◆ Tasks:
a. In the passage on Virilio and accident, over which states were the Columbia space shuttle and its seven crew members disseminated?
b. From the passage on Virilio and accident, reproduce the stretch that opens with the words containing "Anyway if, as" and closes with "an antimissile shield?".
c. Condense the paragraph of the passage on Virilio and accident that begins "In any case, if the accident precedes the image" into a shorter version that keeps its main points.

◆ Excerpt to read:
Anyway if, as Virilio sustains, all technological development contains a negative side, given the need to dominate power through high speed and said speed in turn, when deprogrammed, causes accident, jumble, heap and disaster, is that denial of mobility, that time-space halting of statuary, not precisely the miracle of absolute detection of accident; a minute attitude of an antimissile shield?
In any case, if the accident precedes the image, what is the function of art? Showing the event and therefore, delaying, or preceding and thus, contingent? In this way it is foreseeable that we may witness the imaginal exaltation of the explosion of the Columbia space shuttle and its dissemination, together with that of its seven crew members, around the states of Texas, Louisiana and Arkansas. It is foreseeable because the image culture is unitary; because the aesthetic values of superficiality are arrogated. It seems that the event only took place in accidentality, in the precise moment of the impact, of the disaster, the eclosion, the sound and luminosity of things contemptible. Nobody appears to attend to the great immersed structure of the iceberg; from the distance and perversion of a sublimed gaze we only attend to the dramatics of the scene, to the collusion of the facts. News is the sale of "current affairs", for which it is always premiè re night.

◆ Excerpted records:

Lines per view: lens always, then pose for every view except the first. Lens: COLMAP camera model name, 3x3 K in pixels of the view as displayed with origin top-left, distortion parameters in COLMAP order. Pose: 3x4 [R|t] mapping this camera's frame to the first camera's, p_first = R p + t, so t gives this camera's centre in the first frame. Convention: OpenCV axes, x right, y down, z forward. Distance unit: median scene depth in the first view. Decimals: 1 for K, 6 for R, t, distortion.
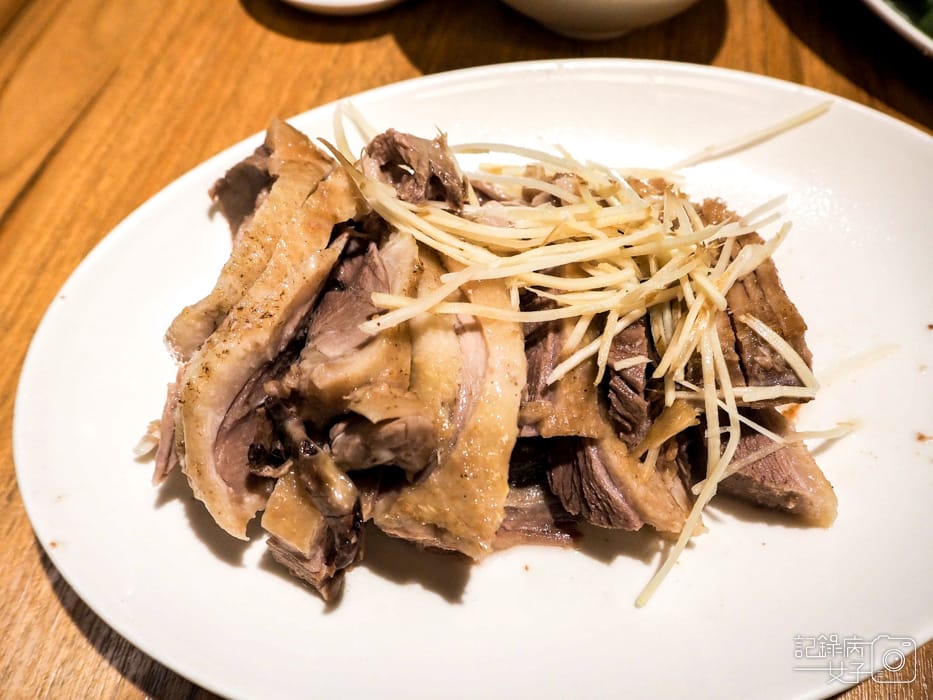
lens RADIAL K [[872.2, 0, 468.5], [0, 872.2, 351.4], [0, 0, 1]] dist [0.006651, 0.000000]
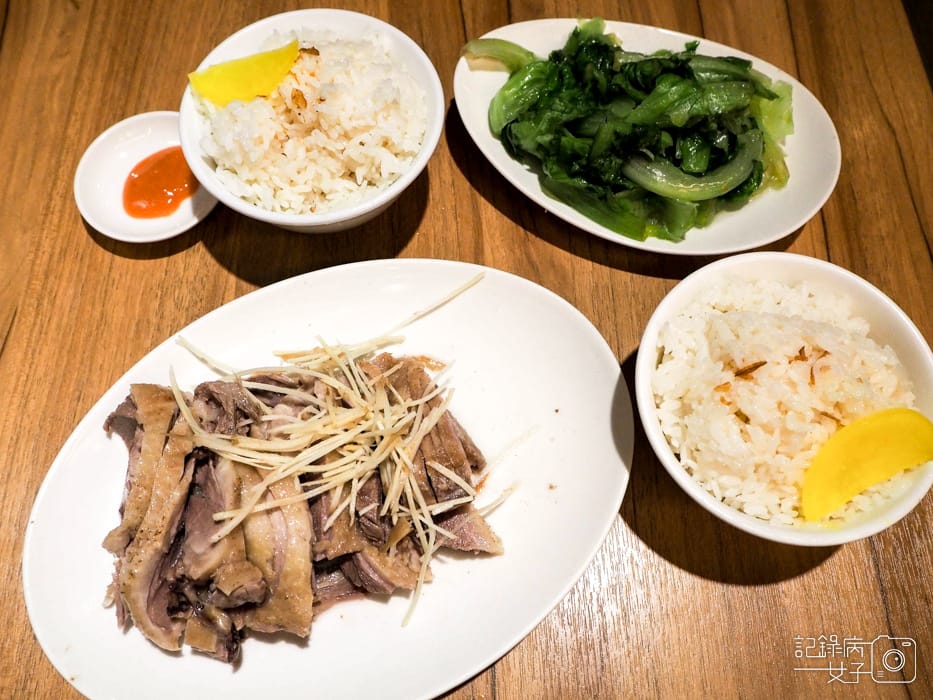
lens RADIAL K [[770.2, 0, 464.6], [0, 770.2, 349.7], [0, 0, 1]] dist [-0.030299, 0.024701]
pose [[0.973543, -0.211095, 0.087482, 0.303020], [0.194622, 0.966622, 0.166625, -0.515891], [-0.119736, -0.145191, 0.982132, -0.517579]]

---

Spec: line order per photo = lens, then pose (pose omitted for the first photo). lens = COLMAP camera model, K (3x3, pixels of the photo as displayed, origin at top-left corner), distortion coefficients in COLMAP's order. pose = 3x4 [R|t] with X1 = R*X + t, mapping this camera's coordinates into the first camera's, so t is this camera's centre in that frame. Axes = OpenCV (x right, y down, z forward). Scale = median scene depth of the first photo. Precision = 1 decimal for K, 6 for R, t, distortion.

◆ Exercise solutions:
a. Texas, Louisiana and Arkansas.

b.
Anyway if, as Virilio sustains, all technological development contains a negative side, given the need to dominate power through high speed and said speed in turn, when deprogrammed, causes accident, jumble, heap and disaster, is that denial of mobility, that time-space halting of statuary, not precisely the miracle of absolute detection of accident; a minute attitude of an antimissile shield?

c. If the accident precedes the image, art may either show the event and so delay it, or precede it and so be contingent. An imaginal exaltation of the Columbia space shuttle explosion is foreseeable, along with the dissemination of the shuttle and its seven crew members over Texas, Louisiana and Arkansas, because image culture is unitary and claims the aesthetic values of superficiality. The event seems to exist only in the moment of impact and disaster. No one attends to the great submerged structure of the iceberg, and a distant, sublimed gaze sees only the scene's dramatics. News sells "current affairs," and for it every night is opening night.